Nos últimos dias muito se falou sobre Joseph, o pai autoritário. O homem que tentou se dar bem como músico e acabou empresário e feitor dos filhos. Quando um deles arrebentou a corda de sua guitarra tentando tocá-la, percebeu que eles poderiam brilhar, então passou a prepará-los. Se não ensaiassem o suficiente, se não se apresentassem bem, levavam uma surra. Michael, a estrela do grupo, apanhava mais. Dirigia-se aos meninos com xingamentos e só se acalmava quando o Michael começava a cantar e a dançar. O rapaz cantava como um anjo e dançava como um cafetão. Ainda criança fazia shows em prostíbulos, bares e teatros. Quando se deprava com crianças brincando sentia vontade de se juntar ao grupo, mas não podia por causa dos ensaios e dos compromissos.

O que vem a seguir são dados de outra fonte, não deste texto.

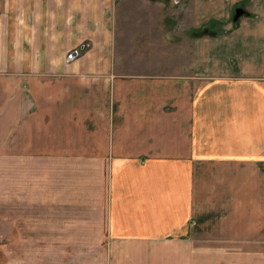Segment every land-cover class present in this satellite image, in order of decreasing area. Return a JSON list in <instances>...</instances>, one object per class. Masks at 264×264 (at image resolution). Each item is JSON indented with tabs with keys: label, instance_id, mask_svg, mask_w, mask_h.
Returning <instances> with one entry per match:
<instances>
[{
	"label": "crops",
	"instance_id": "1",
	"mask_svg": "<svg viewBox=\"0 0 264 264\" xmlns=\"http://www.w3.org/2000/svg\"><path fill=\"white\" fill-rule=\"evenodd\" d=\"M112 1L0 0V232L92 264H264V3L146 73Z\"/></svg>",
	"mask_w": 264,
	"mask_h": 264
},
{
	"label": "rangeland",
	"instance_id": "2",
	"mask_svg": "<svg viewBox=\"0 0 264 264\" xmlns=\"http://www.w3.org/2000/svg\"><path fill=\"white\" fill-rule=\"evenodd\" d=\"M195 1L113 0L107 12L112 11L116 18V57L121 62L122 69L146 73L170 72L172 68L169 70V64L179 52L180 59L189 60L192 37L188 34L200 36L205 31L220 34L227 23L237 26L241 19L255 17L257 14L253 9L256 0H236L228 4L215 0ZM258 1L264 3V0ZM260 5L264 7V4ZM240 6L245 9V13L234 21L235 8ZM202 21L204 23L200 27L188 31L194 23ZM36 228L33 236L28 232V236L23 237L27 240L0 232V264H92L93 258H83V252L79 261L72 256L70 259L56 258L57 249L52 244L38 240L44 227ZM41 238L43 240L42 236ZM86 245L85 252H91L92 244ZM66 249H70L67 244ZM61 250L60 248L59 251ZM105 254L107 256L106 247ZM105 261L103 259L104 264ZM96 262L99 263L97 260Z\"/></svg>",
	"mask_w": 264,
	"mask_h": 264
},
{
	"label": "water",
	"instance_id": "3",
	"mask_svg": "<svg viewBox=\"0 0 264 264\" xmlns=\"http://www.w3.org/2000/svg\"><path fill=\"white\" fill-rule=\"evenodd\" d=\"M151 1H158V0H151ZM245 13V9L243 7H236L235 14H234V21H237L243 14Z\"/></svg>",
	"mask_w": 264,
	"mask_h": 264
},
{
	"label": "built area",
	"instance_id": "4",
	"mask_svg": "<svg viewBox=\"0 0 264 264\" xmlns=\"http://www.w3.org/2000/svg\"><path fill=\"white\" fill-rule=\"evenodd\" d=\"M73 57H74V56H73V55H71L69 58H70V59H72Z\"/></svg>",
	"mask_w": 264,
	"mask_h": 264
}]
</instances>
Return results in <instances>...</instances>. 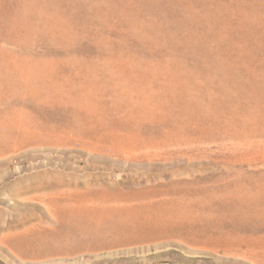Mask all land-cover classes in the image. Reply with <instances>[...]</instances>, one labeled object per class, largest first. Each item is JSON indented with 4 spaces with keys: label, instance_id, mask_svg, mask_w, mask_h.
Masks as SVG:
<instances>
[{
    "label": "rangeland",
    "instance_id": "rangeland-1",
    "mask_svg": "<svg viewBox=\"0 0 264 264\" xmlns=\"http://www.w3.org/2000/svg\"><path fill=\"white\" fill-rule=\"evenodd\" d=\"M0 264H264V0H0Z\"/></svg>",
    "mask_w": 264,
    "mask_h": 264
},
{
    "label": "bare ground",
    "instance_id": "bare-ground-1",
    "mask_svg": "<svg viewBox=\"0 0 264 264\" xmlns=\"http://www.w3.org/2000/svg\"><path fill=\"white\" fill-rule=\"evenodd\" d=\"M25 230H27V229H25ZM249 248V247H248ZM246 250V249H245Z\"/></svg>",
    "mask_w": 264,
    "mask_h": 264
}]
</instances>
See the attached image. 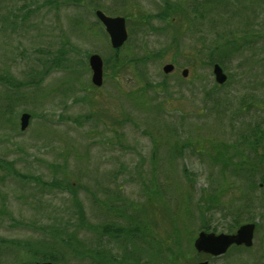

A maneira como foi criado produziu uma personalidade indefinida. Michael Jackson não tinha uma cor definida. Não tinha uma face definida. Não tinha uma sexualidade definida. Não tinha uma saúde definida. Não era adulto e nem criança. Não era homem e nem mulher. No palco tinha uma energia impressionante, na vida privada uma saúde frágil. Ganhou fama, poder, riqueza, mas perdeu sua identidade em algum lugar dentro do conflito entre a vida pública e a vida pessoal, entre o anjo e o cafetão.

Michael Jackson deixa-nos, além do legado da sua arte, uma lição para a família e para a igreja. A família deve entender que uma liderança que exige dos filhos desempenho perfeito em todas as áreas pode até levá-los ao sucesso na vida profissional. Mas certamente perderão a identidade familiar e viverão sérios conflitos emocionais. A igreja deve entender que deixar-se conduzir pela visão empresarial, adotando práticas produzidas pelos marqueteiros da fé, poderá até levá-la a um grande sucesso, a ter seus templos lotados. Mas perderá sua identidade cristã. A identidade com a Trindade, o Deus relacional.

Portanto, não vale a pena tanto empenho para obter o sucesso que o mundo ama. Quem ama o mundo e o que há no mundo o amor de Deus não está nele. Pense nisso!